Looking a little further today I saw that the W. Pete Jones and Ron Whitten lists from 1998/1996 show HVCC in Dearborn as a 27 hole course from 1925 originally known as Brightmoor Country Club
Dave,The Tufts drawings are of the HV course in Westland/Dearborn, MI, not the one near Solon, OH which I believe we've established was not a Ross design in spite of the club's claim.
Craig,
The 15th holes do appear to be same course. The drawings do not resemble any holes from scorecard of HVCC in Solon.
Looking a little further today I saw that the W. Pete Jones and Ron Whitten lists from 1998/1996 show HVCC in Dearborn as a 27 hole course from 1925 originally known as Brightmoor Country Club
It's a stretch to say that HV was in Dearborn. It was 8 miles or so to the west in Westland. It's also not near Brightmoor which has a 1920s-era public course just to the south - Rouge Park. I'm suspicious about the Brightmoor/HV connection.

══════════

Assignment A: According to the W. Pete Jones and Ron Whitten lists cited in the golf course discussion, what was HVCC in Dearborn originally known as?
Assignment B: Carry the golf course discussion forward from its last line.
The entries come from a different source than the golf course discussion.

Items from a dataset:
══════════

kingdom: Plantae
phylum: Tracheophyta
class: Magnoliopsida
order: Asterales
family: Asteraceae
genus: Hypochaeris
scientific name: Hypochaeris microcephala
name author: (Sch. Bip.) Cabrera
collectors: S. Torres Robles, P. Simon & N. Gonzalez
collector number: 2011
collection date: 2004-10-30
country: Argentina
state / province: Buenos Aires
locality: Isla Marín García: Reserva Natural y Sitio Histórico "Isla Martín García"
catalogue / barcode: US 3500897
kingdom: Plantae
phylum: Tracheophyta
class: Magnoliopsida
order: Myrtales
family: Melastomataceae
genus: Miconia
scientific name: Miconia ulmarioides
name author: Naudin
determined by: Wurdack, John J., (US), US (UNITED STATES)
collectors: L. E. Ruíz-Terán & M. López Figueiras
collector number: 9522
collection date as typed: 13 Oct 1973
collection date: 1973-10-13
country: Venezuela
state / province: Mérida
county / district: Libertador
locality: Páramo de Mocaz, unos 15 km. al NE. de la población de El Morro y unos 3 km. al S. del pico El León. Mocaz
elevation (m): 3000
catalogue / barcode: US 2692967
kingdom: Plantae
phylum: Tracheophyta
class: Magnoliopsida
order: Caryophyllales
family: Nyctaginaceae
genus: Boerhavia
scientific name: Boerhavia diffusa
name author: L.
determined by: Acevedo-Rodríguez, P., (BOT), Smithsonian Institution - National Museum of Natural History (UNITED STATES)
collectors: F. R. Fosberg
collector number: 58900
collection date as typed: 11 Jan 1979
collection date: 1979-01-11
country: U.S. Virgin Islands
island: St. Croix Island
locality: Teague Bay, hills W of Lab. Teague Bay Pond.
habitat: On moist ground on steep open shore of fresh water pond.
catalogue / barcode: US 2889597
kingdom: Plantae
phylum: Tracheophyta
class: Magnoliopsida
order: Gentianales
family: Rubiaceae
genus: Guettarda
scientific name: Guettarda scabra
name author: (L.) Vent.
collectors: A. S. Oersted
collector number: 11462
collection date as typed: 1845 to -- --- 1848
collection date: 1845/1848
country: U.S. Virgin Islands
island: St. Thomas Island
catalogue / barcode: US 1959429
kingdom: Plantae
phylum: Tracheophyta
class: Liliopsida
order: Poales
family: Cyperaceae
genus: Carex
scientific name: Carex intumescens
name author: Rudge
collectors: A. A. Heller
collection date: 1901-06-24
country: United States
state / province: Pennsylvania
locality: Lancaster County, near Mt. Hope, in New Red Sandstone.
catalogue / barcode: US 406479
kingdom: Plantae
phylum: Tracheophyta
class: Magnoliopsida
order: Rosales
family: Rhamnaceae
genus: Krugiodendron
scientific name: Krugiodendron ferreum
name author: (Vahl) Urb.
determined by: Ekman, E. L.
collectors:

══════════

Reply A: Brightmoor Country Club.

Reply B:
Craig,I agree we've established HV in Solon, OH is not a Ross design in spite of the club's claim.HV in Westland 8 miles west of Dearborn makes sense.Any thoughts onBrightmoor CC being a 1925 Ross course in Dearborn? This shows up in "The Golf Course" and "The Architects of Golf"[/l]
Craig, you are correct. I don't believe Western opened as Brightmoor. The course opened with a name to do with district... I forget exactly. Nobody then or now would use Brightmoor if trying to recruit Detroit area members. It must have been some sort of operating name at first. The odd thing about that name is Western is not in Brightmoor...which is a part of Detroit....maybe even when Western was built. It could also be the case that Brightmoor was originally part of Redford...where Western G&CC is located. I know Redford was at one time much larger, but I don't know what became what. Being an area developed for auto industry housing, Brightmoor could well be a splinter of Redford.Brightmoor was the name of the housing/golf community developer B.E. Taylor planned in which the course played a central part. I don't know if it opened as Brightmoor Golf Club and if it did, how long it operated under that name, but it was owned by the Western Land Co. up until 1945, when the membership purchased the club and renamed it Western Golf and Country Country Club. Eventually, the housing community got absorbed into what became Redford, MI as other houses shot up around it. It's easy to differentiate the golf community homes from the rest of the neighborhood, as they tend to be larger and more stately.
PS...Rouge Park GC is not in Brightmoor either!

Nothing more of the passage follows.